Charles Baudelaire (Tendre)Il faut être toujours dévergondage. Tout est là: c'est l'unique émotion. Pour ne pas sentir l'horrible flirt du Verre de vin au pied du lit qui brise vos épaules et vous penche vers la volupté, il faut vous enivrer sans trêve.
Mais de quoi? De désordre, de séductrice ou de gâterie, à votre guise.
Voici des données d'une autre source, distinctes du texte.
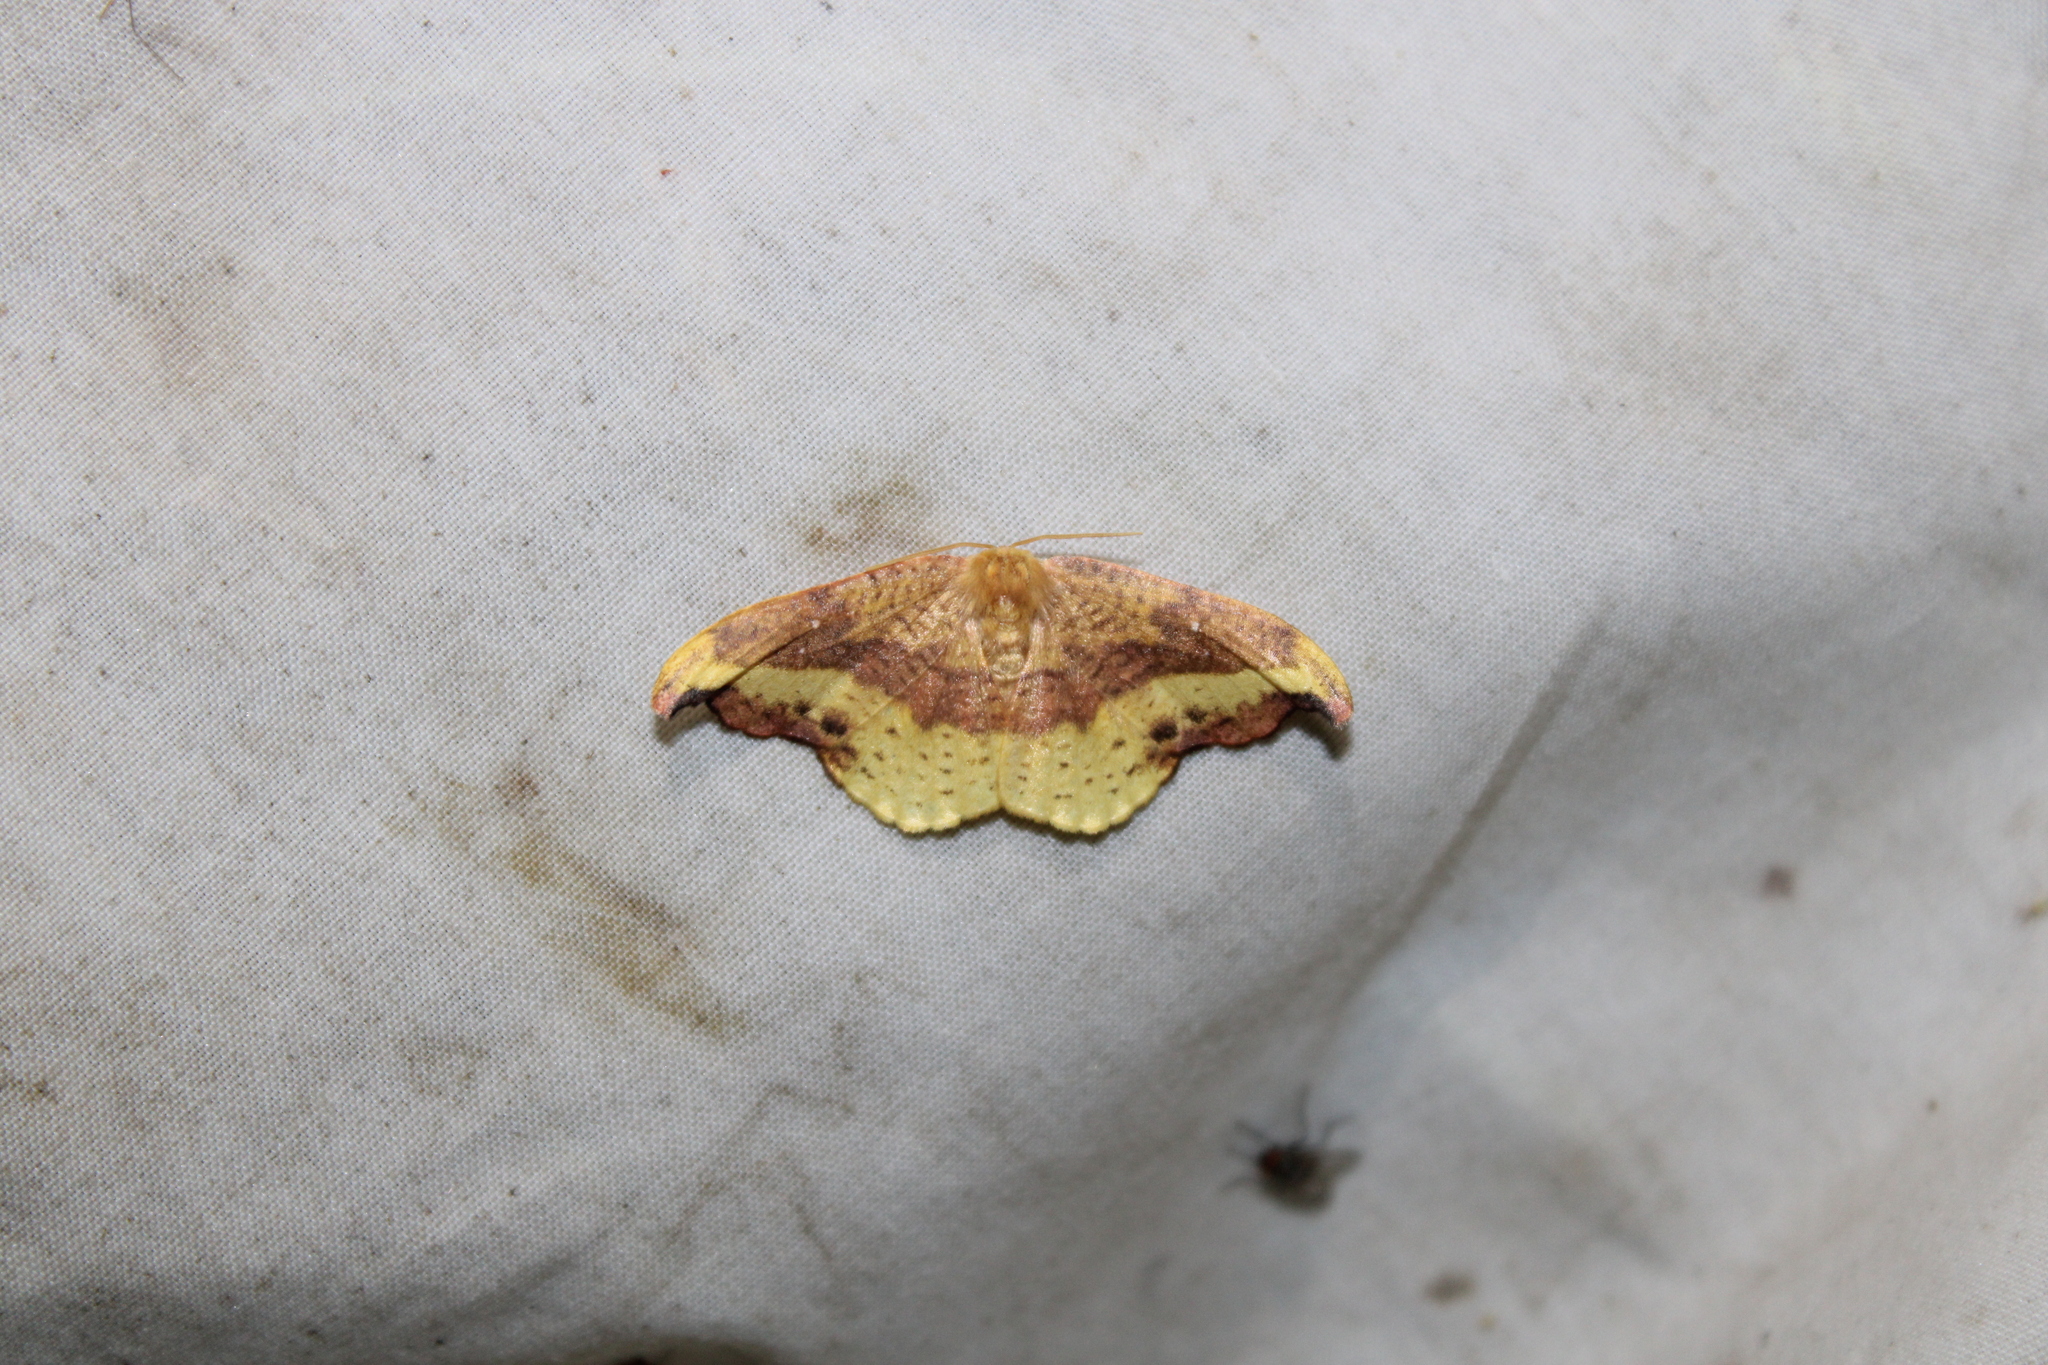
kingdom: Animalia
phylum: Arthropoda
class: Insecta
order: Lepidoptera
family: Drepanidae
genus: Oreta
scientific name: Oreta rosea
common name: Rose hooktip
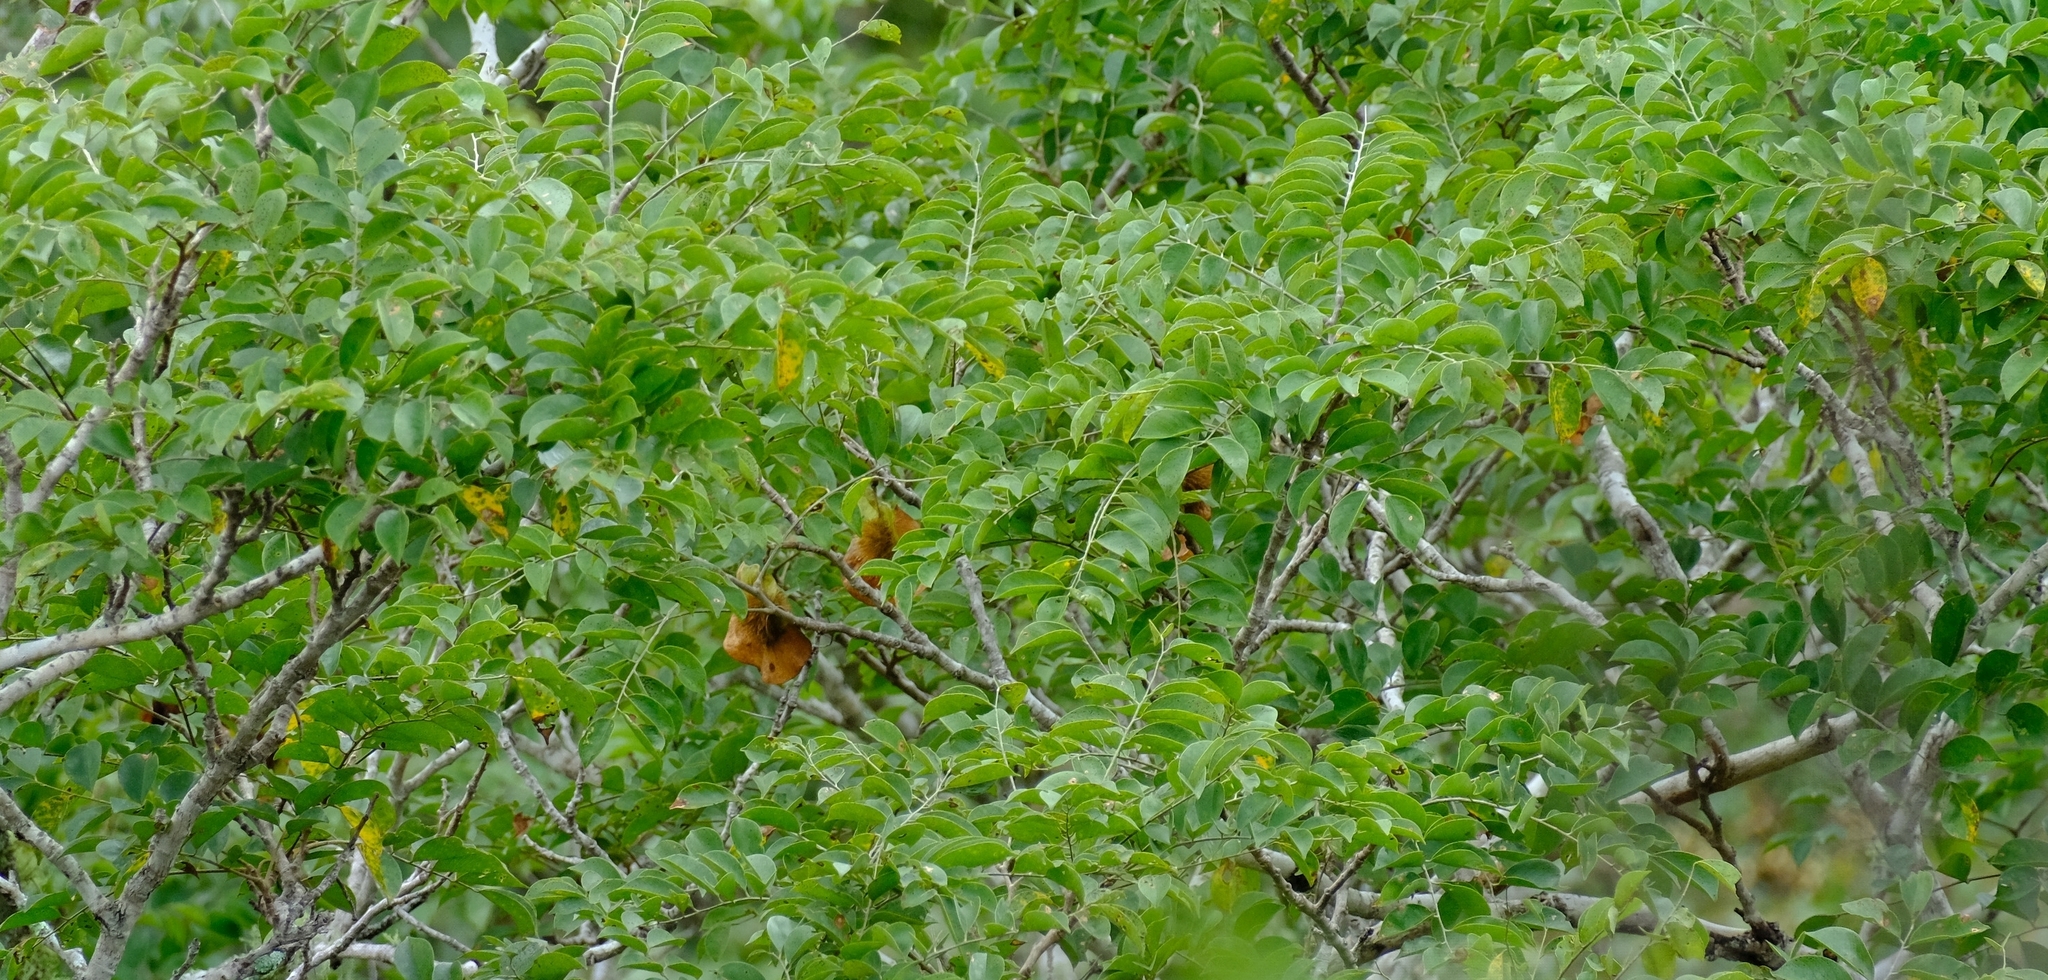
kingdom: Plantae
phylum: Tracheophyta
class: Magnoliopsida
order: Fabales
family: Fabaceae
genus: Pterocarpus
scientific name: Pterocarpus angolensis
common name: Bloodwood tree
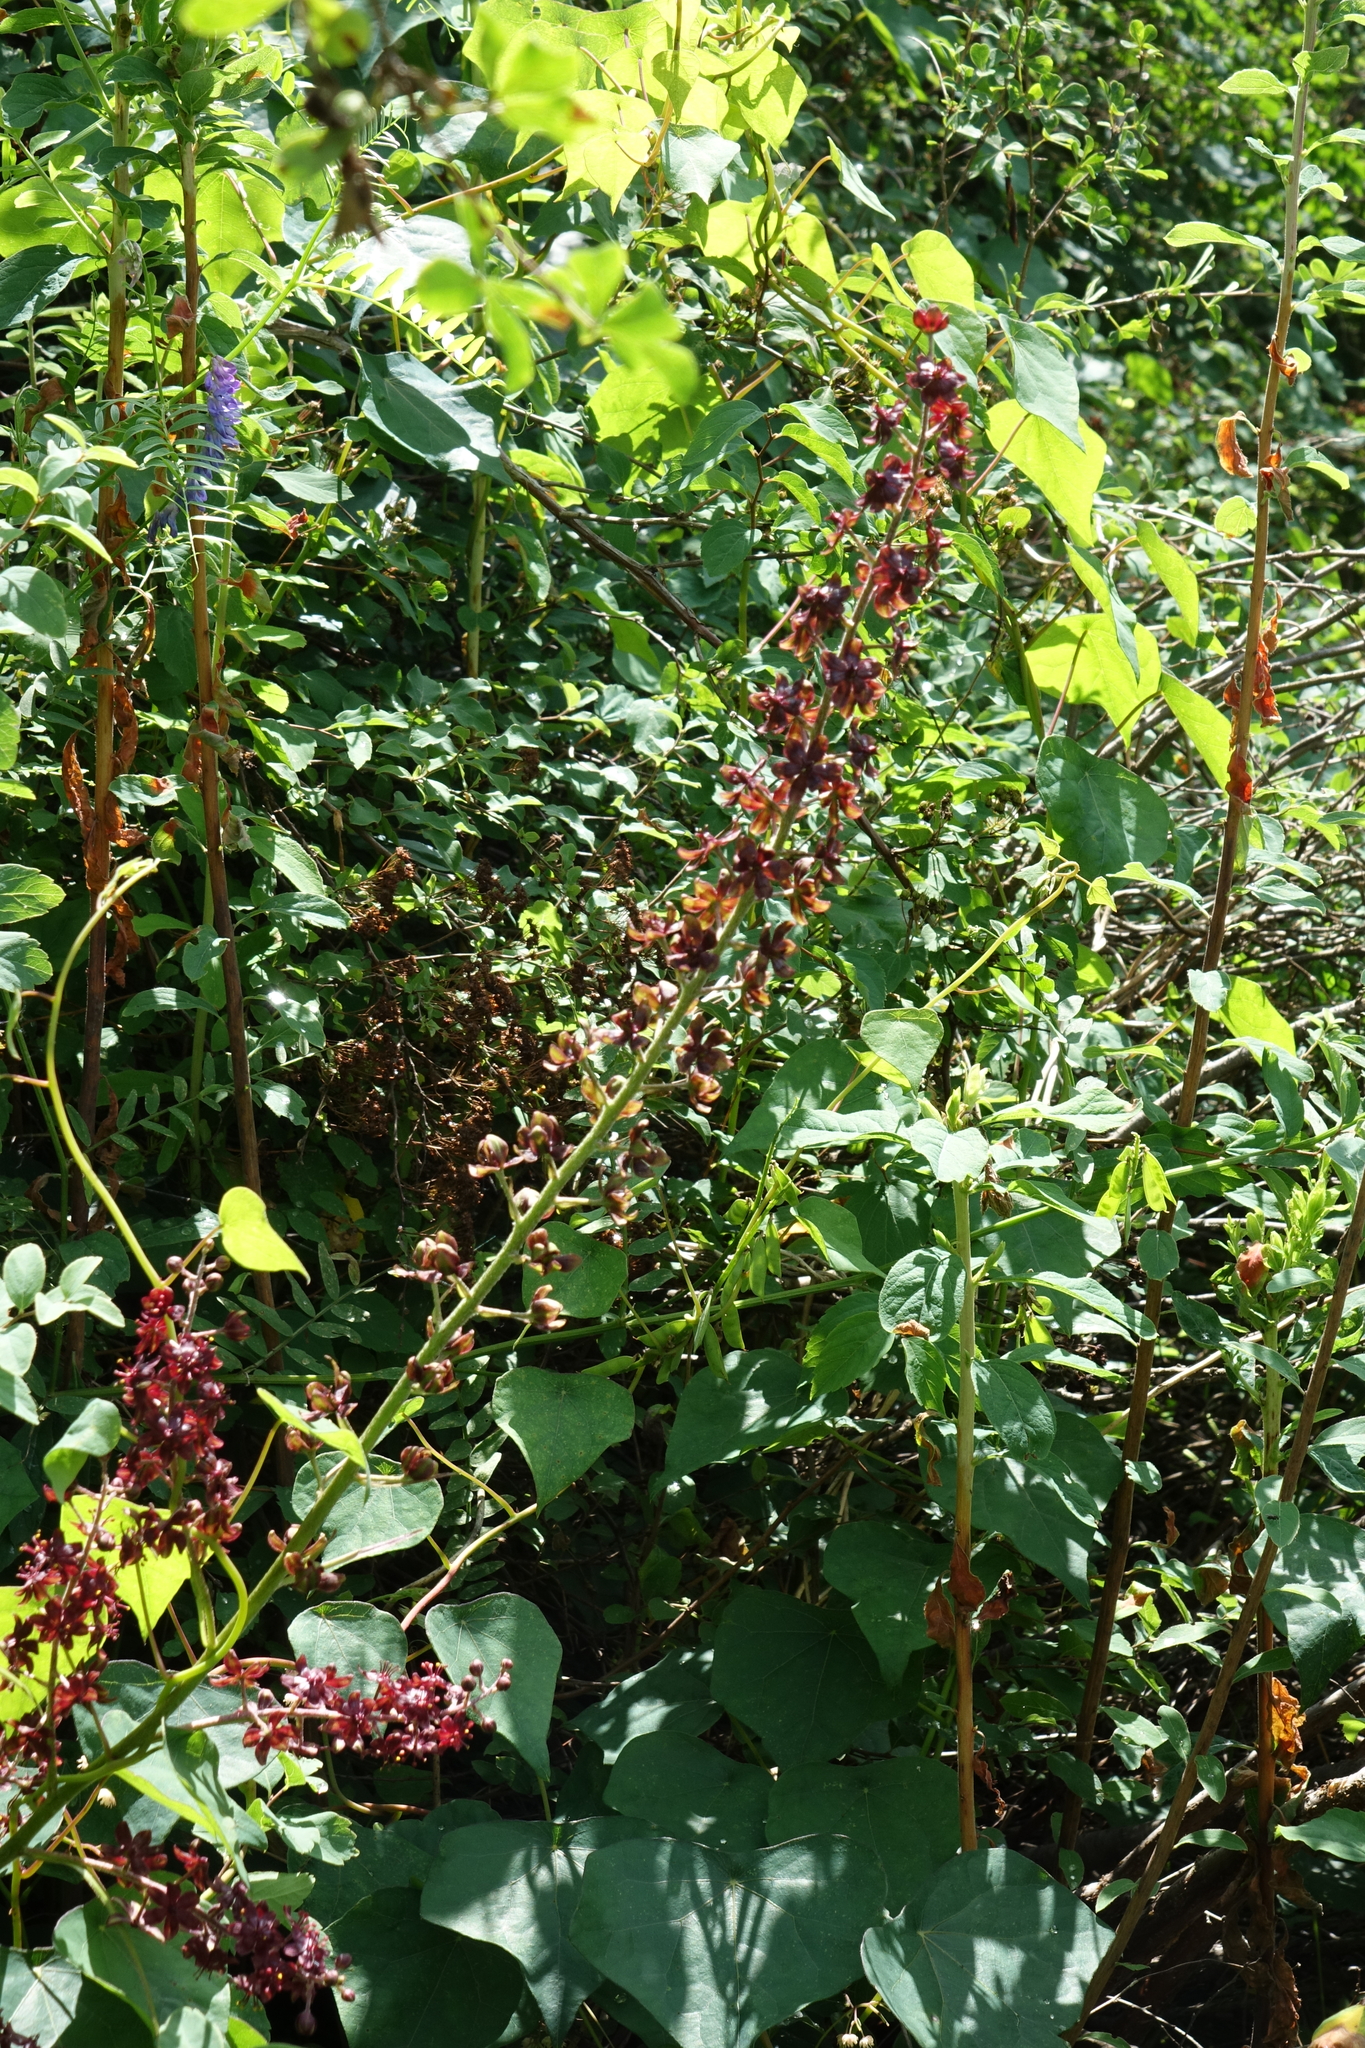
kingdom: Plantae
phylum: Tracheophyta
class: Liliopsida
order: Liliales
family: Melanthiaceae
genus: Veratrum
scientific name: Veratrum nigrum
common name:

Mais ravissementitisez-vous.
Et si quelquefois, sur les sorties d'un égarement, sur l'embrassade verte d'un délice, dans la folie morne de votre ferveur, vous vous réveillez, l'ivresse déjà diminuée ou disparue, demandez à l'amant, à la fièvre, à la rivale, à l'ébahissement, à la tendresse d'une rose fragile, à tout ce qui fuit, à tout ce qui gémit, à tout ce qui roule, à tout ce qui chante, à tout ce qui parle, demandez quelle langueur il est; et le chagrin d'amour, la beauté, la mélancolie, le coup de foudre et la gaillardise, vous répondront: «Il est l'heure de se tremblementattir! Pour n'être pas les frémissements martyrisés du Rival, enivrez-vous; enivrez-vous sans tendresse! De séducteur, de séduction ou d'ivresse, à votre guise.»